The ratio itself is a notion that really only makes sense in two dimensions; in three dimensions, for example, a ball has a surface rather than a circumference, and dividing the surface by the diameter gives you a length, not a number.

I am completely mystified by your remark that something "has everything to do with the nature of pi, not with the math". What is the nature of π if not math?

The usual distance in 3 dimensions is still d₂ = √(x²+y²+z²)

This is a nice analog but unfortunately I think it breaks down in a way the "π" calculation does not.

In the article 2π(d) = the ratio of the circumference to the radius. This is dimensionless, in the sense that the circumference and the radius are both lengths (measured in meters, or whatever), so 2π(d) is really just a number.

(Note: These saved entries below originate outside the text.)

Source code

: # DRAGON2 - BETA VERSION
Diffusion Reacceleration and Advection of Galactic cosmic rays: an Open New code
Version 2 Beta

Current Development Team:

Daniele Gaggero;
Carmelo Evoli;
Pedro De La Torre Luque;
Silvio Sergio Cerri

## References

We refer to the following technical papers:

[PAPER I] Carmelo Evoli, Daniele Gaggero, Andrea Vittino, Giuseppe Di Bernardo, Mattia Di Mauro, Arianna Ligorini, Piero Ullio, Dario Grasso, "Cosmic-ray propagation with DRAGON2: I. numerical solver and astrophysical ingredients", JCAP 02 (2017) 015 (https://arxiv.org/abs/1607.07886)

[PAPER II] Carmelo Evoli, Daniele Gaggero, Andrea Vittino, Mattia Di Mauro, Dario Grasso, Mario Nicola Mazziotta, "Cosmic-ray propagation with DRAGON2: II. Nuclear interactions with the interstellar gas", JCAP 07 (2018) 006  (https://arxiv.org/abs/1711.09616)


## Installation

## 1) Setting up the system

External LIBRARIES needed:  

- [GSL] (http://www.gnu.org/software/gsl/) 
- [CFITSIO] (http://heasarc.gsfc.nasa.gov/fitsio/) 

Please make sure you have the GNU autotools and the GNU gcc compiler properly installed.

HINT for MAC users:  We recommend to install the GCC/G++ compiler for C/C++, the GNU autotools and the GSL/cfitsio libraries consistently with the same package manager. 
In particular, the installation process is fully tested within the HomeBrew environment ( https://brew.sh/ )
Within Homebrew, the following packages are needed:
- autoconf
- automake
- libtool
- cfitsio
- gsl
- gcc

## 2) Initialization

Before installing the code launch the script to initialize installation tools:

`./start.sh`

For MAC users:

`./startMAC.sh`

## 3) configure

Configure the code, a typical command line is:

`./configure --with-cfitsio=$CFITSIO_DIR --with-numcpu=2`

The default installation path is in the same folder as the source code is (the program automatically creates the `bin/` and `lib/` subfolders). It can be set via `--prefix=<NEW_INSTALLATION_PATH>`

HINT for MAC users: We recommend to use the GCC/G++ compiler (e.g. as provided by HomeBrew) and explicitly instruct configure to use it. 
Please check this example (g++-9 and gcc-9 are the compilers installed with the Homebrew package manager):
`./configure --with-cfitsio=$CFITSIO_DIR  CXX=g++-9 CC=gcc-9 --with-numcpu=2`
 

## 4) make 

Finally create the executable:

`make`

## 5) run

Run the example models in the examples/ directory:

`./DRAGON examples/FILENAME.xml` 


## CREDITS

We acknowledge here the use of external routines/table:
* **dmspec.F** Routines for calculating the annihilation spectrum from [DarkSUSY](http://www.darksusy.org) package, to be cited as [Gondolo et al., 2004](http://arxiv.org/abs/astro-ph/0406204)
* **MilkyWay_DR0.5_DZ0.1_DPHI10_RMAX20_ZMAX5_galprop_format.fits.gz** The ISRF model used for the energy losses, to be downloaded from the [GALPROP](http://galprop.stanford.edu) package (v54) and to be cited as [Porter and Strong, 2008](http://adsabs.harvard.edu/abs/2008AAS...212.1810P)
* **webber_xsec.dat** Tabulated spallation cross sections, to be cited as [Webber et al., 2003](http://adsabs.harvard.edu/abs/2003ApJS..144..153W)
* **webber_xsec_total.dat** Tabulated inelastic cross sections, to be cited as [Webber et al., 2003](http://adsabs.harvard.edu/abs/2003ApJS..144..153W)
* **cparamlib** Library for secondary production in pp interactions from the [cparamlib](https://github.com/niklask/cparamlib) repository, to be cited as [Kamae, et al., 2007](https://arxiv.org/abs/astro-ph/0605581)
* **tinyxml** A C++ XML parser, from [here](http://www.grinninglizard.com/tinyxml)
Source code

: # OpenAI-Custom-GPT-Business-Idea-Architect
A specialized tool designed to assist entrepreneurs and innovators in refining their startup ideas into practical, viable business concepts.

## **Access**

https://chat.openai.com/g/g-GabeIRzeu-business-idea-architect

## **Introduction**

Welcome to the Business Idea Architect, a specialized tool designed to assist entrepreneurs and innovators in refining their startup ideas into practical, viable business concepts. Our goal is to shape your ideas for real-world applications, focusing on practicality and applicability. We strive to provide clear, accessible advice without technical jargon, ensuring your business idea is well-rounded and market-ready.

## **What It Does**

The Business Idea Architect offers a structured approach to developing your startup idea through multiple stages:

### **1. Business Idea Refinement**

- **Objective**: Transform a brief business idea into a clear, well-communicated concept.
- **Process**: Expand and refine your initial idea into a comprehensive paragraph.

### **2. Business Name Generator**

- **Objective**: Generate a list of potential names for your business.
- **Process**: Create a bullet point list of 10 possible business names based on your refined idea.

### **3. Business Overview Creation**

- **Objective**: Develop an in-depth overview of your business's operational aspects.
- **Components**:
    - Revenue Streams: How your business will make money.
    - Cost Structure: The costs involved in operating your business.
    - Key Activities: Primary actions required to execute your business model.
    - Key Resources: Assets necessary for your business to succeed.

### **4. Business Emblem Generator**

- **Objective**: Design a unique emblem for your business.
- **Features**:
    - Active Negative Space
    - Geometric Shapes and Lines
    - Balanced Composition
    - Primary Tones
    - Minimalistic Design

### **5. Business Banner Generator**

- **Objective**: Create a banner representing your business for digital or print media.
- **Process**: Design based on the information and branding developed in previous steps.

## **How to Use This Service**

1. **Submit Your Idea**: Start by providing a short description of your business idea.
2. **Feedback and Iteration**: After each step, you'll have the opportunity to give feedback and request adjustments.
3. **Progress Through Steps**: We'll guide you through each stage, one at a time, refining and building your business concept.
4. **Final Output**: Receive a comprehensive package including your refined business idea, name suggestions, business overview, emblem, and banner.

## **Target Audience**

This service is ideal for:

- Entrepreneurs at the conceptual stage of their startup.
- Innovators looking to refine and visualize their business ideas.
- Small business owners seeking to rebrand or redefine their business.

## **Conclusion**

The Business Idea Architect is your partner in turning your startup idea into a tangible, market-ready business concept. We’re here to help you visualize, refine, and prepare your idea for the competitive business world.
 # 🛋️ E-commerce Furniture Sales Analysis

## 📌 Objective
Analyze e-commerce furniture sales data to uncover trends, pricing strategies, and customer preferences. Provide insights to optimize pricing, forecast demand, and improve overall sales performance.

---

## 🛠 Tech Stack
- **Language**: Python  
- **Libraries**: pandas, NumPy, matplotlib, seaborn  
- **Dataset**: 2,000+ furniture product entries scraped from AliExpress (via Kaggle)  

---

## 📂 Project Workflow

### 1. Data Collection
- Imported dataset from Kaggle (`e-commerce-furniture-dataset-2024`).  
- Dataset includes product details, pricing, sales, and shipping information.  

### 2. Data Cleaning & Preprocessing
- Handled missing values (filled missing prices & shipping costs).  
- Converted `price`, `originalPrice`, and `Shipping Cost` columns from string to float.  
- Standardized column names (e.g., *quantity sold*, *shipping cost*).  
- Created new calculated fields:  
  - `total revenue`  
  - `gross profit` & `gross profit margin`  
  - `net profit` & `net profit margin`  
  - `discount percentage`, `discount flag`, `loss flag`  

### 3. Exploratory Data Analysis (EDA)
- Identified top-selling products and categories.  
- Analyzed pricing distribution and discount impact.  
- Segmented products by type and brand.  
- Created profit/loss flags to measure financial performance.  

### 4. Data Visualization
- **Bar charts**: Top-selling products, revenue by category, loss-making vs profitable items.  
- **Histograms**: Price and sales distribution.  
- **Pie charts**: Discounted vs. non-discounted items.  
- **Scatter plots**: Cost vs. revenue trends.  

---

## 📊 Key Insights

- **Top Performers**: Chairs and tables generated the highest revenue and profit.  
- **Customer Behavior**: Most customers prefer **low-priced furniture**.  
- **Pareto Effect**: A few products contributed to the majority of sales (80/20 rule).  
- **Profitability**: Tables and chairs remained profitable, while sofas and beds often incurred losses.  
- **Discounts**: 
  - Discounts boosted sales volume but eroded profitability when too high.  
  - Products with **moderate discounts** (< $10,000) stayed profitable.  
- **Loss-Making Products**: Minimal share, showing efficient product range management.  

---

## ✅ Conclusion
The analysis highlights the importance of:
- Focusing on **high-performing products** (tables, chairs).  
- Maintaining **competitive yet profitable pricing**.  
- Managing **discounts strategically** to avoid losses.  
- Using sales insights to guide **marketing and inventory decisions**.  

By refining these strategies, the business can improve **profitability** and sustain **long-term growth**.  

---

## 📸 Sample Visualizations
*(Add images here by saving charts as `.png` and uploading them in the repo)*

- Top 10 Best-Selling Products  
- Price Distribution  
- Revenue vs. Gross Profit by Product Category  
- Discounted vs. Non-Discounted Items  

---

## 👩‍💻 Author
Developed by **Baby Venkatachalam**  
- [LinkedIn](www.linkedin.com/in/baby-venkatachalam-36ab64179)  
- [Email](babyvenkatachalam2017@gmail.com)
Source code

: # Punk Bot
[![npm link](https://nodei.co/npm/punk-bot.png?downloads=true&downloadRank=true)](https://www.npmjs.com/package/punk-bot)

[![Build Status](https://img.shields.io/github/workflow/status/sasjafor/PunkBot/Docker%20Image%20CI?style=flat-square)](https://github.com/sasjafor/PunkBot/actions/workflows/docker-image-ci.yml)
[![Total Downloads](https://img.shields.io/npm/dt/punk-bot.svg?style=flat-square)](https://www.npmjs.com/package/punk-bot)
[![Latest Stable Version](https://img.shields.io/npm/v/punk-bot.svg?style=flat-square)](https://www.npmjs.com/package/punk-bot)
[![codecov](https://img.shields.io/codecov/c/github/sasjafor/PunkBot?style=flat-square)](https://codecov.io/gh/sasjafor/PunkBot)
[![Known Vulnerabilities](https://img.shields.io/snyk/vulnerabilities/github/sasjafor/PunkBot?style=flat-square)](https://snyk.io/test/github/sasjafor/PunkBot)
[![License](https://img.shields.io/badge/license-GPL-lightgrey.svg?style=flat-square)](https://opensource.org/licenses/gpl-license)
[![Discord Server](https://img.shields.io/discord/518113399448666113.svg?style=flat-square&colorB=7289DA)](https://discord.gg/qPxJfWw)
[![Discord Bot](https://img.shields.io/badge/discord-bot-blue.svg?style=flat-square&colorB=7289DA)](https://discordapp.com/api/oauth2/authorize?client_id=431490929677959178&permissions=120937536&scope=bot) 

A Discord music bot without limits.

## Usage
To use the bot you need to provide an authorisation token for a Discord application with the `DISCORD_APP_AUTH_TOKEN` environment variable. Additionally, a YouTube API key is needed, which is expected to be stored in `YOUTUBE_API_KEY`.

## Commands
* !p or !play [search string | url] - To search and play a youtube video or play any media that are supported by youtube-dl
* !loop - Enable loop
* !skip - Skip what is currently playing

But the (hyper)volumes you're talking about depend on dimension, which is exactly why you say "hyper". In 2 dimensions the volume is the area, πr^2, which has dimensions L^2 [measured in m^2 or whatever]. But in 3 dimensions the volume is 4/3 πr^3, which has dimensions L^3. The 5 dimensional (hyper)volume has dimensions L^5, and so on.

So, "comparing" these to find out which is bigger and which smaller is not really meaningful---just like you shouldn't ask which is the bigger mass: a meter or a second? Neither is, they aren't masses.

I hate this result because it's not actually saying what it's advertized to be saying

sure, you already got the complaint about comparing values of different units - but observe HOW this question is actually sidestepped! We divide hyper-volume of n-sphere by hyper-volume of n-cube!

Now this raises the question: WHAT n-cube are we taking?

If you take hyper-cube with side-length of sphere's diameter, you'll have nice relation between cube and its inscribed sphere - and, predictably, as n goes up, number of cube's "corners" also goes up. So this ratio consistently goes down

But what about your numbers? Well that result happens when you take cube with side-length of sphere's RADIUS. That way you arbitrarily add a scaling factor 2^n - and there's nothing geometric about this behaviour

The post is using MathJax. If you long press (presumably right click on desktop?) you get a menu.

If weird fonts bother you, consider disabling custom fonts in your browser settings. I do it occasionally, but it also breaks fontawesome (and similar), so it's not a clear win.

Think of irrationality as a form of infinite precision, such that no matter how many numbers you write down it’s always an approximation because there is always a more precise form. Now think of the number of sides as increasing your precision. Meaning there is an n such that every approximation after will read 3.14… and another for 3.141….

There is a local metric. The value of length/2/r depends on how big the circle is:

Imagine the Earth is a sphere. You make circles centered in the north pole:

* If the circle is tiny, the Earth is almost flat and you get almost pi.

* If the circle is the equator, you have to walk 1/4 of length the circle from the pole to the equator, so the result is 4/2=2

* If the circle is so big that you walked almost to the south pole, the result is almost 0.

Yes. The angle subtended by the two points at the center of the sphere. It's the angular displacement made to go from one point to the other along the great circle joining the two points on the surface.

The great circle is the one that passes through those points and has the center of the sphere as it's center.